Thursday, April 18, 2013

Reasons behind emerging markets correction

A confluence of recent events has been pressuring emerging countries' equity markets. Over the past couple of years emerging and developed markets have been moving in lockstep, but the two have diverged recently.

Source: JPMorgan

What's behind this underperformance in emerging markets stocks? It seems that a number of simultaneous developments has contributed to the sell-off:

1. The spectacular decline in shares of Apple has put downward pressure on some of its Asian suppliers and related technology firms.

2. Weaker than expected growth in China (see post) is contributing to the sell-off (see Bloomberg story from earlier this week).

3. The emerging strength of Japan's exporters due to rapid yen devaluation (see post) is hurting the regional competitors, particularly in South Korea. The KOSPI index is down over 6% year-to-date.

4. The recent violent commodity sell-off especially in metals and energy is pressuring commodity producers such as Russia. Russia's export sector is a one-trick pony, except for some arms sales and a sprinkle of IT services. That's why with oil sharply lower (see post), the Russian stock market is down 13% year-to-date. Other commodity exporters, from Brazil to South Africa, got hit as well.

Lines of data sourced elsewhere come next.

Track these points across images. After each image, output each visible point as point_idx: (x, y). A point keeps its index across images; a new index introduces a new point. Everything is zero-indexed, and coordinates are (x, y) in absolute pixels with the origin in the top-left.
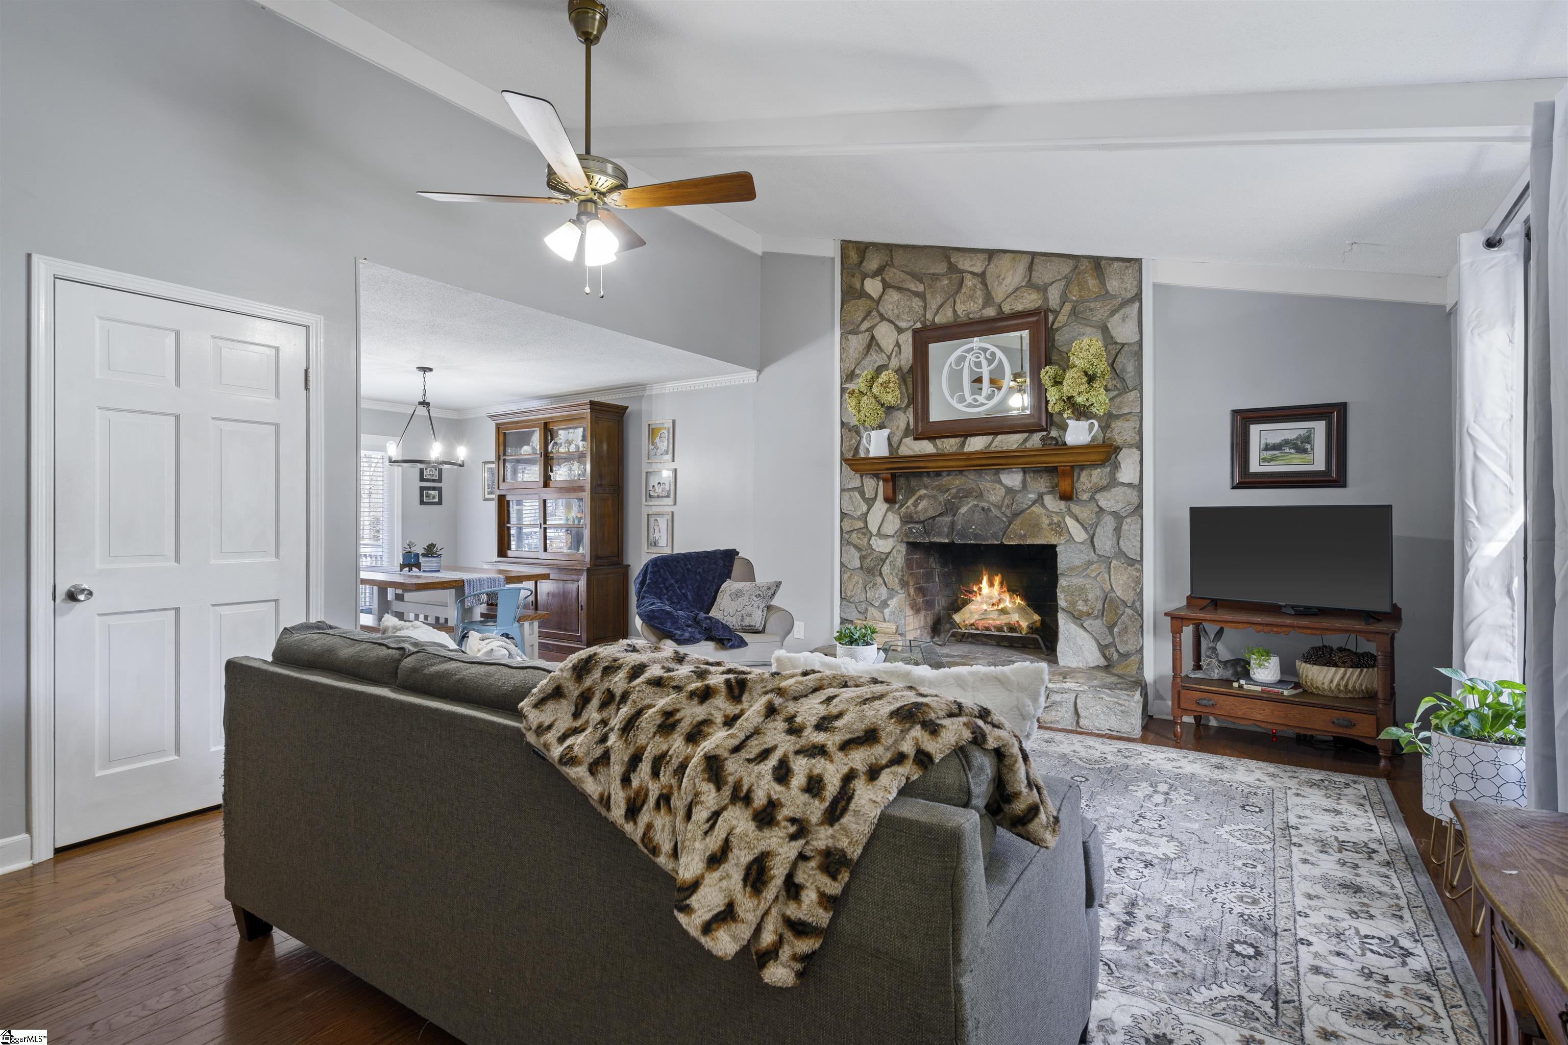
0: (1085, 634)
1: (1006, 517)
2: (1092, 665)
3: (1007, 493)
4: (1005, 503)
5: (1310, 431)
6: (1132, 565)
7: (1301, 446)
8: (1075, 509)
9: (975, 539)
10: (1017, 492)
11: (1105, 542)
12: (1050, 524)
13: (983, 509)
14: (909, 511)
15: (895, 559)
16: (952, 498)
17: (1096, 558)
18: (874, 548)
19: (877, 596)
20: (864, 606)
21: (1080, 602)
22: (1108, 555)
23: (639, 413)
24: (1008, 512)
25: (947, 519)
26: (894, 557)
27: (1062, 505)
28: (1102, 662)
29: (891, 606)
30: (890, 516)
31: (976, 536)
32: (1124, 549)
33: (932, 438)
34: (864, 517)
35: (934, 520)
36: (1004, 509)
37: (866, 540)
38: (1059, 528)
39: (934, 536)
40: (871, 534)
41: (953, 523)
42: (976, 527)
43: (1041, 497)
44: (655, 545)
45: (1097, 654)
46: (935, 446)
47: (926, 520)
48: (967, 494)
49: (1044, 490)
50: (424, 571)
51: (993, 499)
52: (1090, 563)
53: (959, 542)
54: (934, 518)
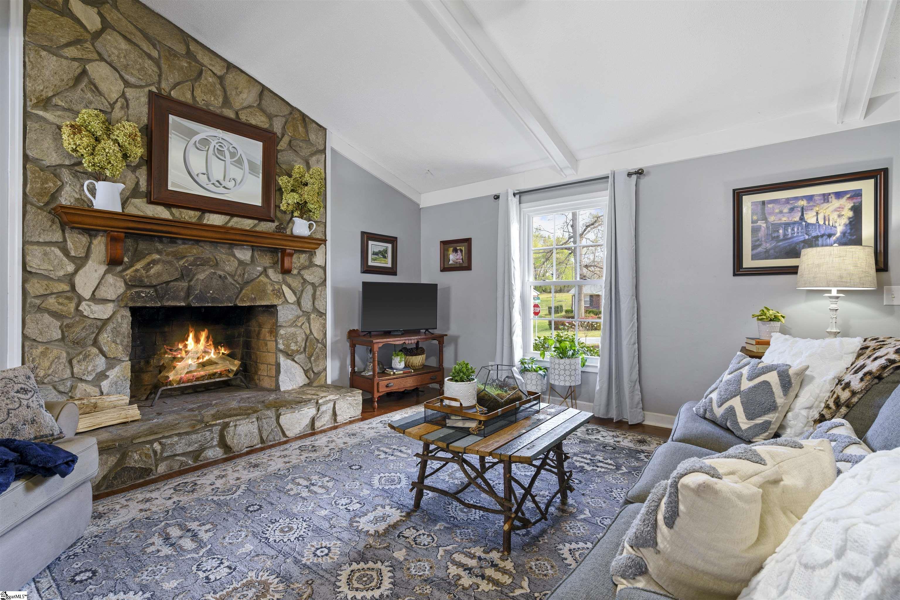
0: (296, 365)
1: (239, 284)
2: (301, 385)
3: (239, 265)
4: (238, 273)
5: (387, 247)
6: (321, 317)
7: (383, 254)
8: (289, 279)
9: (212, 302)
10: (247, 264)
11: (306, 304)
12: (273, 290)
13: (220, 276)
14: (138, 274)
15: (120, 325)
16: (190, 265)
17: (301, 313)
18: (85, 313)
19: (90, 369)
20: (69, 384)
21: (293, 344)
22: (309, 311)
24: (240, 280)
25: (184, 284)
26: (118, 322)
27: (280, 277)
28: (307, 381)
29: (111, 377)
30: (110, 279)
31: (213, 300)
32: (317, 307)
33: (168, 206)
34: (70, 278)
35: (167, 285)
36: (236, 277)
37: (72, 306)
38: (280, 294)
39: (168, 300)
40: (80, 299)
41: (189, 288)
42: (214, 292)
43: (265, 270)
45: (304, 377)
46: (172, 214)
47: (159, 285)
48: (205, 262)
49: (268, 265)
51: (227, 268)
52: (298, 317)
53: (197, 305)
54: (167, 283)
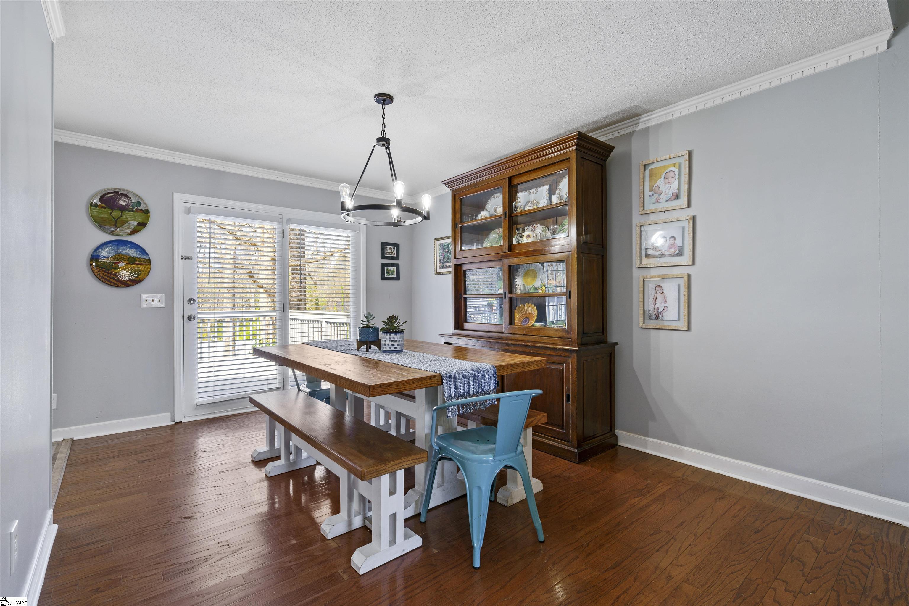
23: (627, 157)
44: (657, 318)
50: (384, 351)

5. Negative economic surprises in the US are not helping. The US index of leading economic indicators and the Philadelphia Fed Survey both disappointed today. As discussed, the US has entered its fourth year of seasonal spring slowdown (see post). Expectations of weaker demand from the US are hurting emerging market indices.
Bloomberg: - Emerging-market stocks dropped to the lowest level in almost five months as Apple Inc.'s Asian suppliers retreated on speculation sales are slowing and concern grew that the global economy is faltering.

LG Display Co. slid the most in four months in Seoul after audio-chipmaker Cirrus Logic Inc. reported an inventory glut that suggests slowing iPhone sales. Jiangxi Copper Co. sank 2.5 percent in Hong Kong, while Russia’s Micex Index reversed earlier gains, closing at the lowest level since June 25.

Brazil’s Bovespa index rebounded from a nine-month low, as Gol Linhas Aereas Inteligentes SA jumped 11 percent. The MSCI Emerging Markets Index fell 0.4 percent to 997.33 in New York, the lowest level since Nov. 28. Stocks joined losses in the U.S. equity market as data on leading economic indicators and Philadelphia-area manufacturing trailed estimates. Earlier this week, the International Monetary Fund trimmed its global growth forecast.

“It’s global, very much like a cold that seems to be going around,” Lawrence Creatura, a Rochester, New York-based fund manager at Federated Investors Inc., which oversees about $380 billion, said by phone. “Earlier in the year, the macro data was on a more reliably upward trajectory. Now there appears to be a moderation going on.”
There is "moderation going on" indeed.